GIVEN PASSAGE:
━━━━━━━━━━━━━━━━

Total cash expenses(3) increased $6.8 million, or 18.3%, to $43.9 million in the third quarter of 2024 from $37.1 million for the same period in 2023. This increase in total cash expenses was principally attributable to a $7.1 million increase in interest expense, partially offset by a $0.6 million decrease in cash compensation expenses.(3) The increase in interest expense is primarily related to (i) an increased weighted-average interest rate on our debt obligations resulting from the issuance of the March 2029 Notes (as defined in the Liquidity and Capital Resources section below) and the June 2027 Notes and the repayment of the notes repaid at maturity in May 2024 and (ii) an increase in average borrowings outstanding used to fund a portion of the growth of our investment portfolio.
The decrease in cash compensation expenses(3) is primarily related to decreased incentive compensation accruals, partially offset by (i) increased base compensation rates and (ii) increased headcount to support our growing investment portfolio and asset management activities.
Non-cash compensation expenses(3) increased $1.4 million in the third quarter of 2024 from the comparable period of the prior year, primarily driven by (i) a $0.7 million increase in share-based compensation and (ii) a $0.7 million increase in deferred compensation expense.
Our Operating Expenses to Assets Ratio (which includes non-cash compensation expenses(3)) was 1.3% for the third quarter of both 2024 and 2023, on an annualized basis.
The $5.4 million increase in net investment income and the $6.8 million increase in distributable net investment income(1) in the third quarter of 2024 from the comparable period of the prior year were both principally attributable to the increase in total investment income, partially offset by increased expenses, each as discussed above. Net investment income increased by $0.01 per share and distributable net investment income(1) increased by $0.02 per share for the third quarter of 2024 as compared to the third quarter of 2023, to $1.00 per share and $1.06 per share, respectively. These increases include the impact of a 5.5% increase in the weighted-average shares outstanding compared to the third quarter of 2023 primarily due to shares issued since the beginning of the comparable period of the prior year through our (i) at-the-market (“ATM”) equity issuance program, (ii) dividend reinvestment plan and (iii) equity incentive plans. Net investment income and distributable net investment income(1) on a per share basis in the third quarter of 2024 included a net increase of $0.01 and $0.02 per share, respectively, resulting from an increase in investment income and an increase in non-cash deferred compensation expenses, in both cases considered less consistent or non-recurring in nature compared to the third quarter of 2023, as discussed above.

━━━━━━━━━━━━━━━━

Extracted page text data
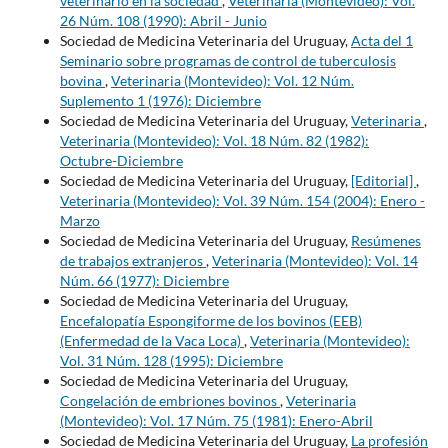
veterinario en la sociedad
,
Veterinaria (Montevideo): Vol.
26 Núm. 108 (1990): Abril - Junio
Sociedad de Medicina Veterinaria del Uruguay,
Acta del 1
Seminario sobre programas de control de tuberculosis
bovina
,
Veterinaria (Montevideo): Vol. 12 Núm.
Suplemento 1 (1976): Diciembre
Sociedad de Medicina Veterinaria del Uruguay,
Veterinaria
,
Veterinaria (Montevideo): Vol. 18 Núm. 82 (1982):
Octubre-Diciembre
Sociedad de Medicina Veterinaria del Uruguay,
[Editorial]
,
Veterinaria (Montevideo): Vol. 39 Núm. 154 (2004): Enero -
Marzo
Sociedad de Medicina Veterinaria del Uruguay,
Resúmenes
de trabajos extranjeros
,
Veterinaria (Montevideo): Vol. 14
Núm. 66 (1977): Diciembre
Sociedad de Medicina Veterinaria del Uruguay,
Encefalopatía Espongiforme de los bovinos (EEB)
(Enfermedad de la Vaca Loca)
,
Veterinaria (Montevideo):
Vol. 31 Núm. 128 (1995): Diciembre
Sociedad de Medicina Veterinaria del Uruguay,
Congelación de embriones bovinos
,
Veterinaria
(Montevideo): Vol. 17 Núm. 75 (1981): Enero-Abril
Sociedad de Medicina Veterinaria del Uruguay,
La profesión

━━━━━━━━━━━━━━━━

ACTIVITIES:
1. Write out the stretch of the quarterly results passage from "The decrease in" through "deferred compensation expense.", substituting "staffing levels" for "headcount".
2. Proceed with the quarterly results passage, picking up right after its final sentence.

ANSWERS PER TASK:
1.
The decrease in cash compensation expenses(3) is primarily related to decreased incentive compensation accruals, partially offset by (i) increased base compensation rates and (ii) increased staffing levels to support our growing investment portfolio and asset management activities.
Non-cash compensation expenses(3) increased $1.4 million in the third quarter of 2024 from the comparable period of the prior year, primarily driven by (i) a $0.7 million increase in share-based compensation and (ii) a $0.7 million increase in deferred compensation expense.

2.
The $124.0 million net increase in net assets resulting from operations in the third quarter of 2024 represents a $20.7 million increase from the third quarter of 2023. This increase was primarily the result of (i) a $25.7 million increase in net realized gain from investments resulting from a net realized gain of $26.4 million in the third quarter of 2024 compared to a net realized gain of $0.7 million in the third quarter of 2023 and (ii) a $5.4 million increase in net investment income, partially offset by (i) a $5.3 million decrease in net unrealized appreciation from portfolio investments (including the impact of accounting reversals relating to realized gains/income (losses)) and (ii) a $5.1 million increase in income tax provision. The $26.4 million net realized gain from investments for the third quarter of 2024 was primarily the result of a $25.5 million net realized gain on the full exit of a private loan investment.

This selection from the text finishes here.